Para alguns analistas do setor financeiro, o BC pode ter sinalizado um “teto” informal para o dólar dessa maneira, um nível de preços a partir do qual haveria desconforto entre as autoridades econômicas.

Embora o dólar mais alto seja benéfico para as exportações do país –como já salientou o ministro Guido Mantega (Fazenda)– também afeta a inflação doméstica, ao tornar mais caros os produtos importados, tanto bens de consumo quanto bens de capital.

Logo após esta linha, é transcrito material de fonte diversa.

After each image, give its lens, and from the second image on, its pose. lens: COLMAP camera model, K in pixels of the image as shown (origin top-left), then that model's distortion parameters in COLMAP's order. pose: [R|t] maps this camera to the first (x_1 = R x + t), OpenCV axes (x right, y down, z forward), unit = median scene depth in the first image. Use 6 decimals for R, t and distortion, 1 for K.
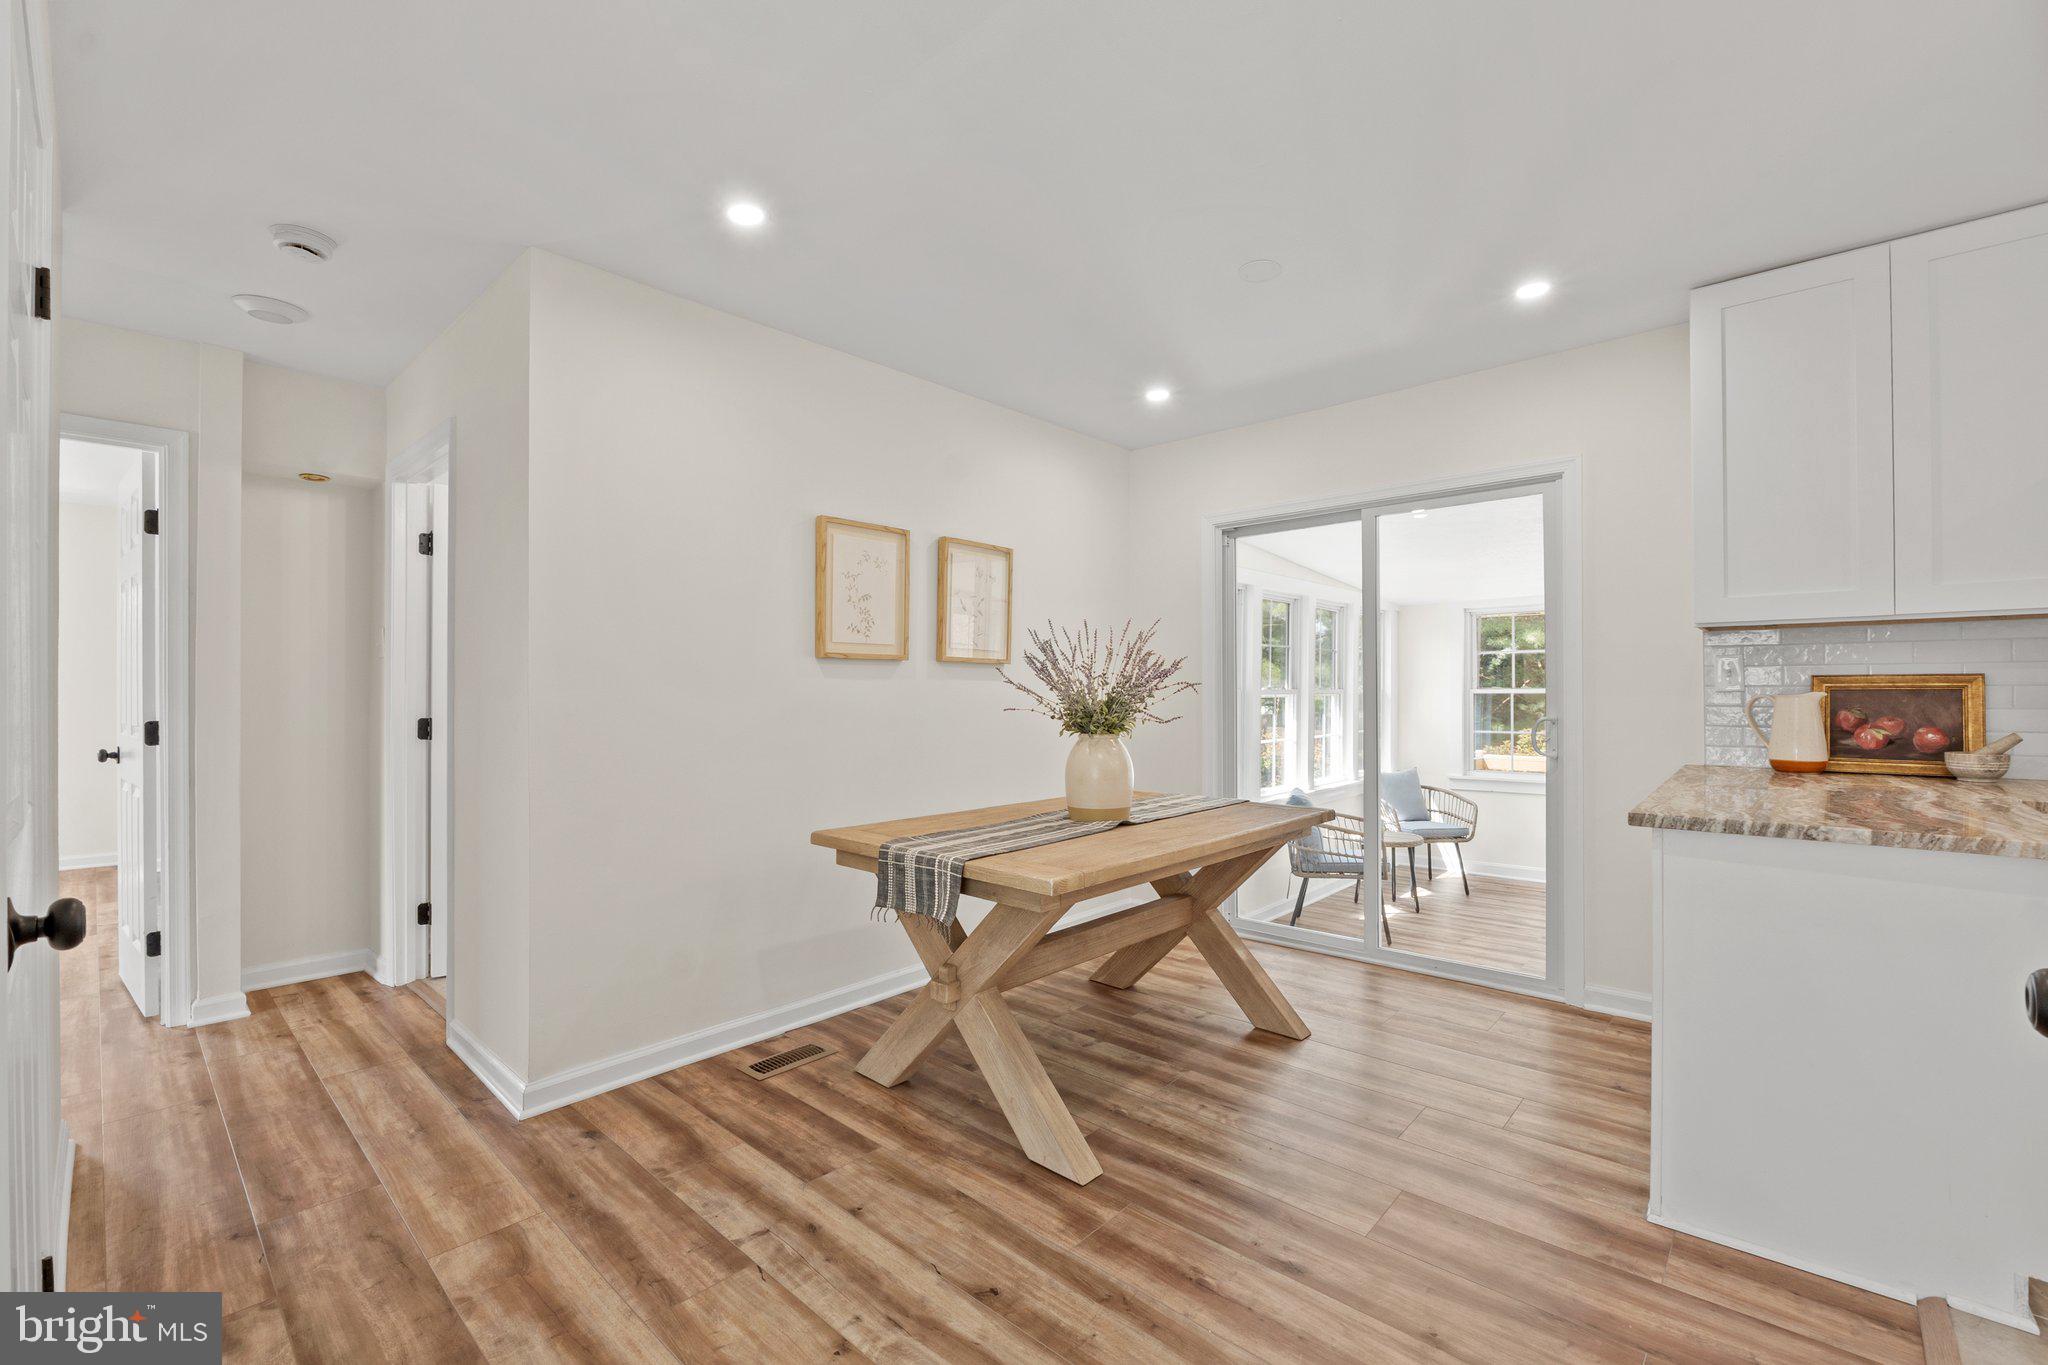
lens RADIAL K [[867.7, 0, 1024.0], [0, 867.7, 682.5], [0, 0, 1]] dist [-0.008020, -0.000208]
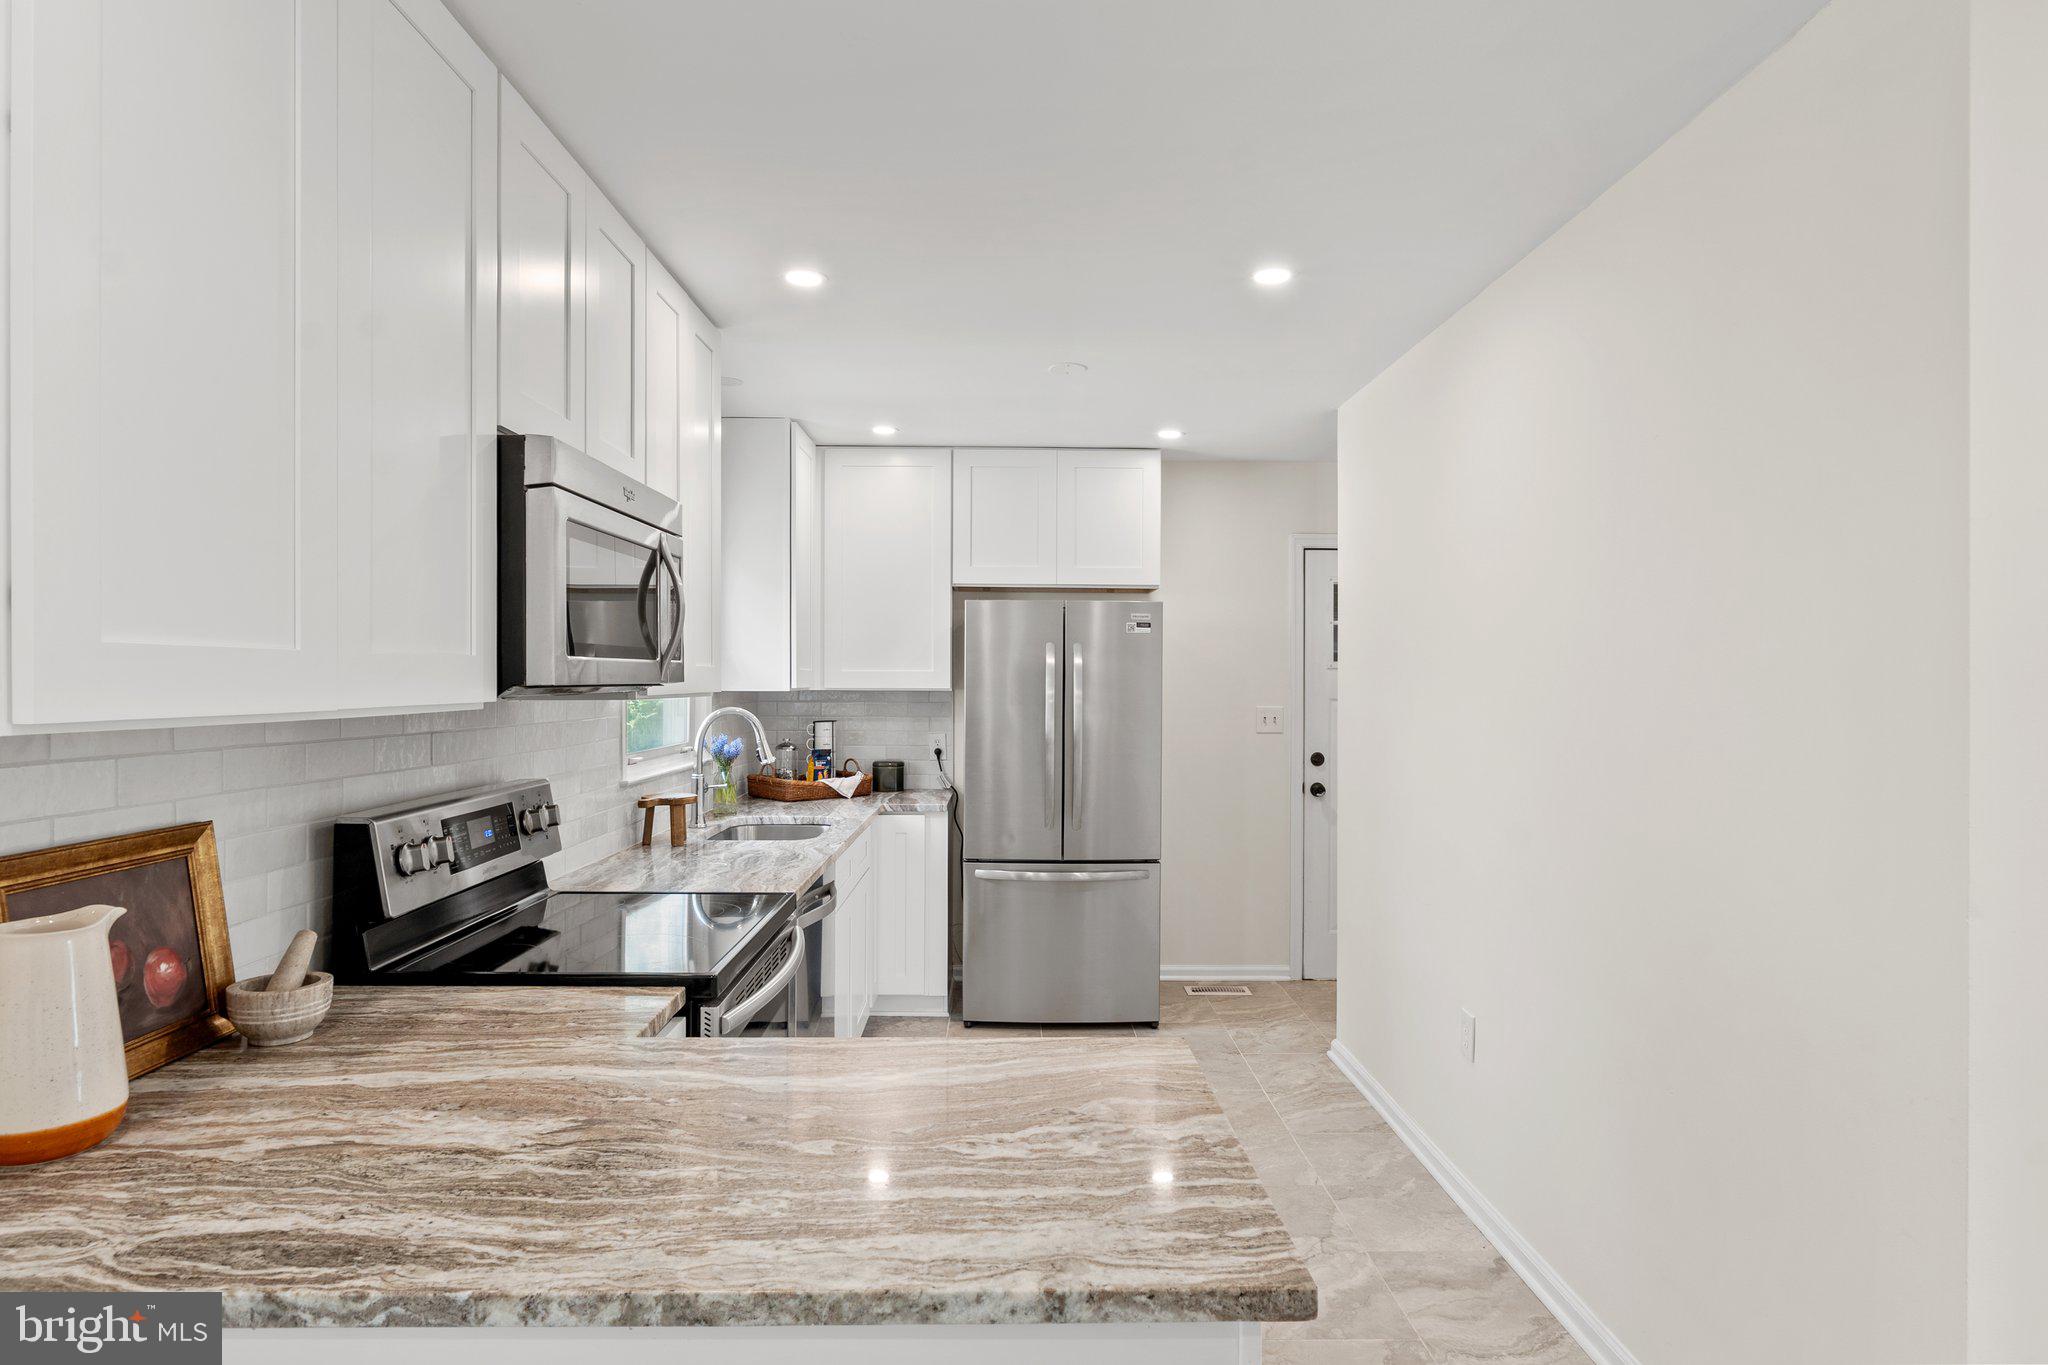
lens RADIAL K [[1147.7, 0, 1026.1], [0, 1147.7, 684.9], [0, 0, 1]] dist [-0.006588, 0.000753]
pose [[-0.683826, -0.001192, 0.729644, 0.301992], [-0.005964, 0.999974, -0.003956, -0.083432], [-0.729621, -0.007057, -0.683815, 1.049027]]
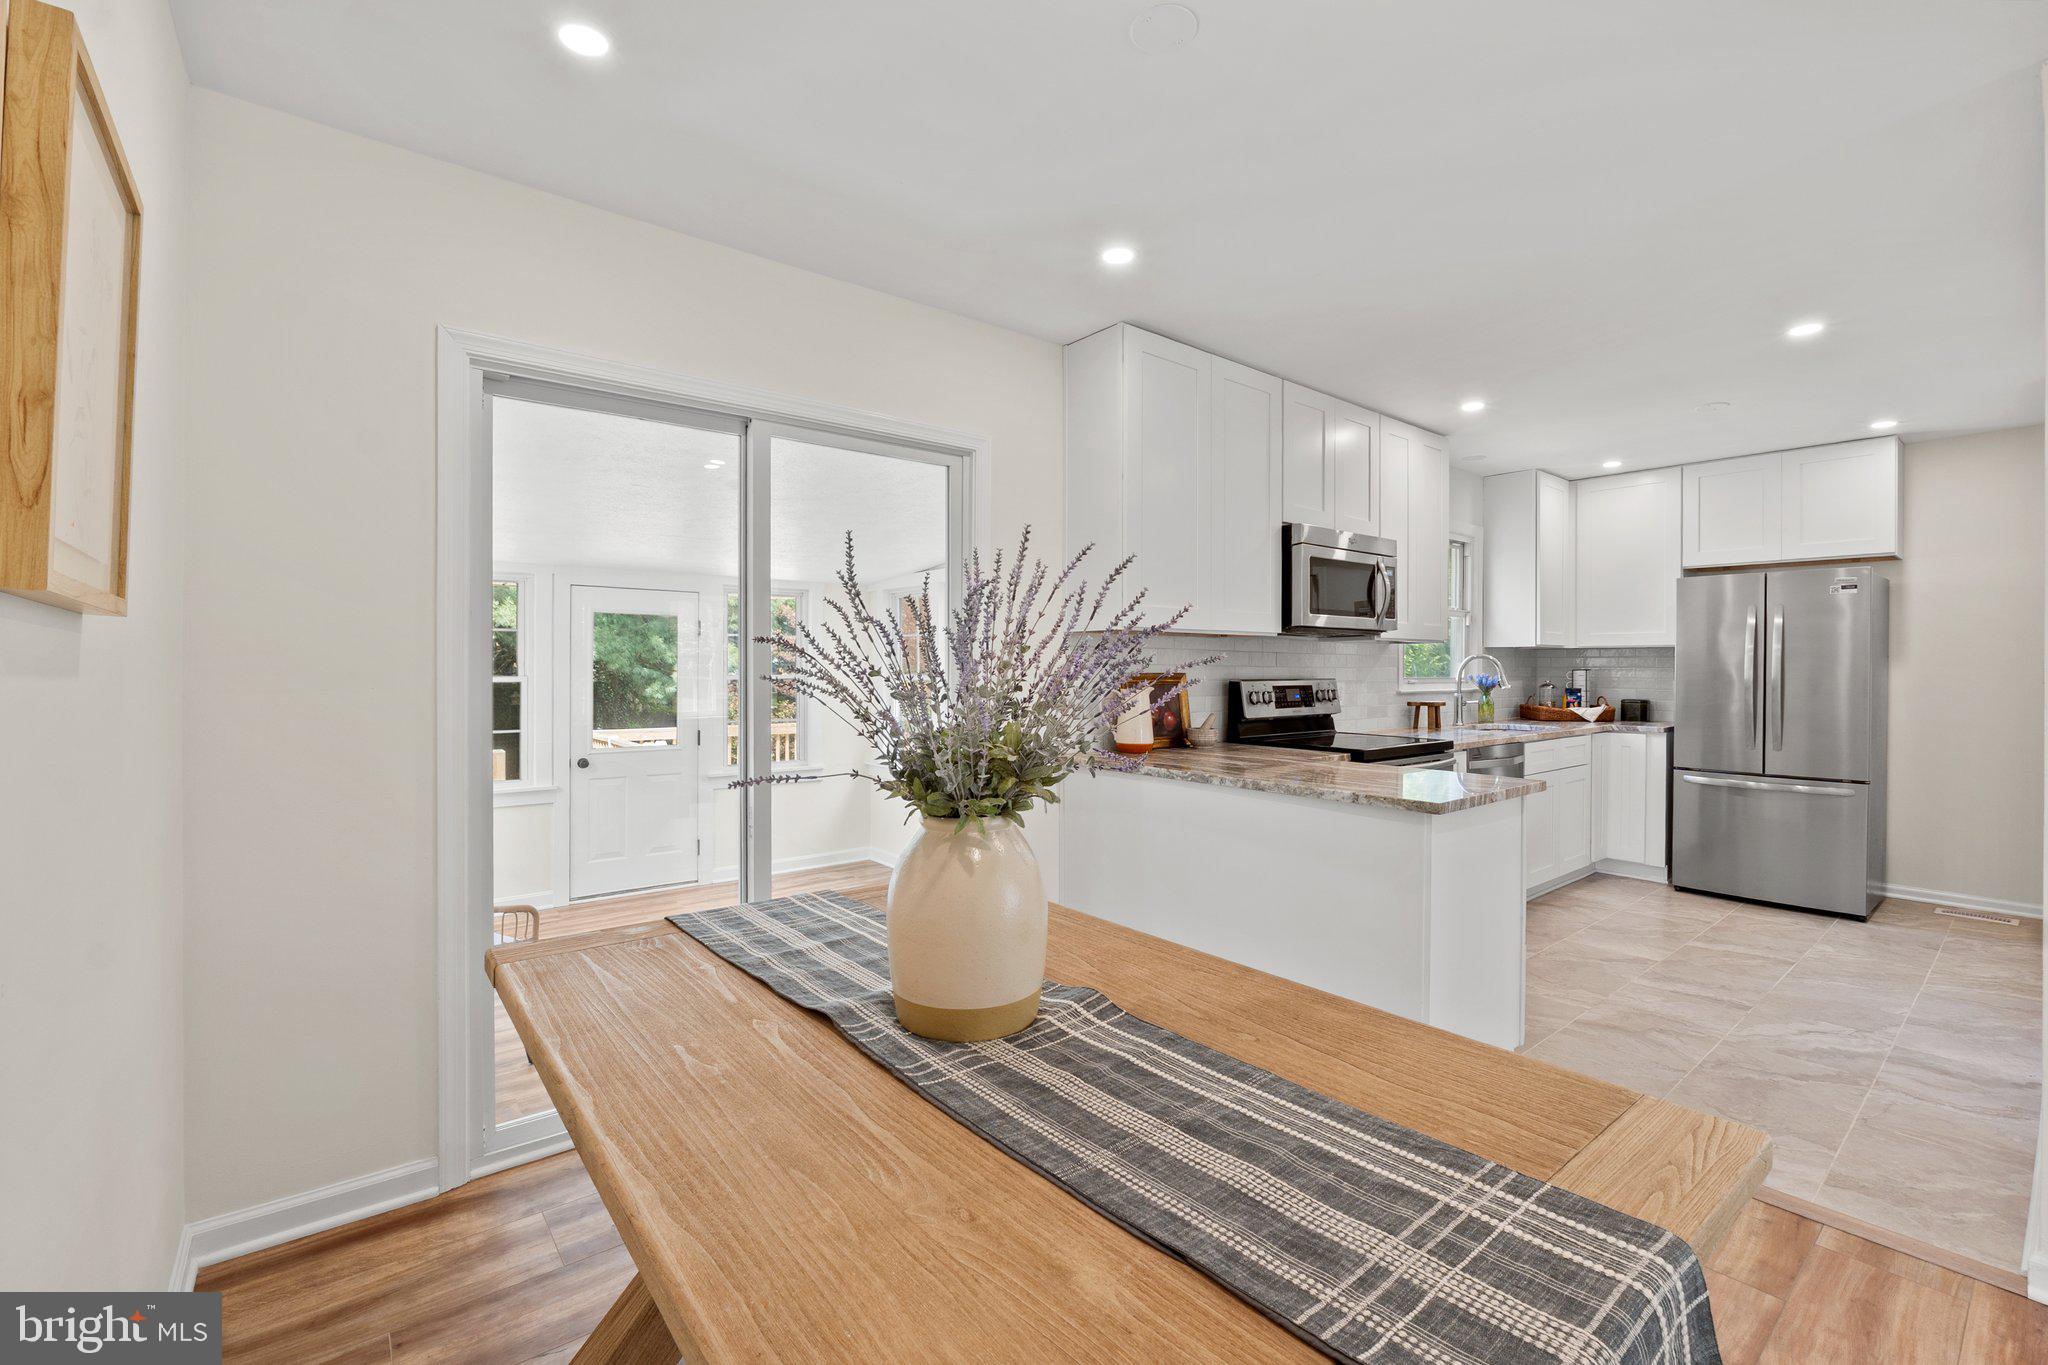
lens RADIAL K [[877.1, 0, 1032.7], [0, 877.1, 670.7], [0, 0, 1]] dist [-0.010211, 0.000198]
pose [[0.145058, 0.000837, 0.989423, -0.357486], [-0.011187, 0.999937, 0.000794, -0.011611], [-0.989360, -0.011184, 0.145059, 0.984735]]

Como não existe oficialmente uma “banda cambial” (extinta há muito tempo), trata-se de uma interpretação dos profissionais desse meio, e que será posta à prova nos próximos dias.

Mas ficou o aviso: ontem, a autoridade monetária afirmou que ‘poderá voltar a atuar, a qualquer momento, de modo a assegurar condições apropriadas de liquidez nos mercados de câmbio’.

DÓLAR MAIS CARO

Há vários fatores apontados por analistas do mercado para (tentar) explicar a disparada dos preços: o medo de um calote da Grécia (e os efeitos nocivos desse evento para o sistema bancário europeu); a perspectiva de juros ainda mais baixos nos próximos meses (o que reduz o apelo para que grandes investidores estrangeiros migrem capital para cá), e finalmente, movimentos especulativos, executados no mercado futuro de moeda, mas que afetam os preços no segmento à vista.

Em um cenário internacional de maior incerteza, tradicionalmente investidores correm para os chamados “portos seguros”: o dólar e o ouro.

A commodity metálica é um refúgio histórico para aqueles que buscam se proteger contra as turbulência da economia mundial. Já o dólar é a moeda em que os ativos mais seguros do planeta são negociados: os títulos do Tesouro dos EUA.

Por outro lado, economistas também destacam vários motivos que podem levar a taxa cambial a mudar de rota no curto ou no médio prazo: as reservas internacionais robustas do país,e o controle dos gastos públicos, o que reforça a credibilidade do país como alternativa viável para o capital externo; além do fato de que os juros brasileiros, apesar do ‘viés de baixa’ percebido pelo mercado, ainda seguem como os mais altos do planeta.

Por enquanto, no entanto, a volatidade ainda deve mandar nos mercados: conforme as autoridades europeias já indicaram uma solução para o imbróglio grego não deve aparecer antes de outubro. Por esse motivo, acreditam, a taxa cambial deve continuar pressionada.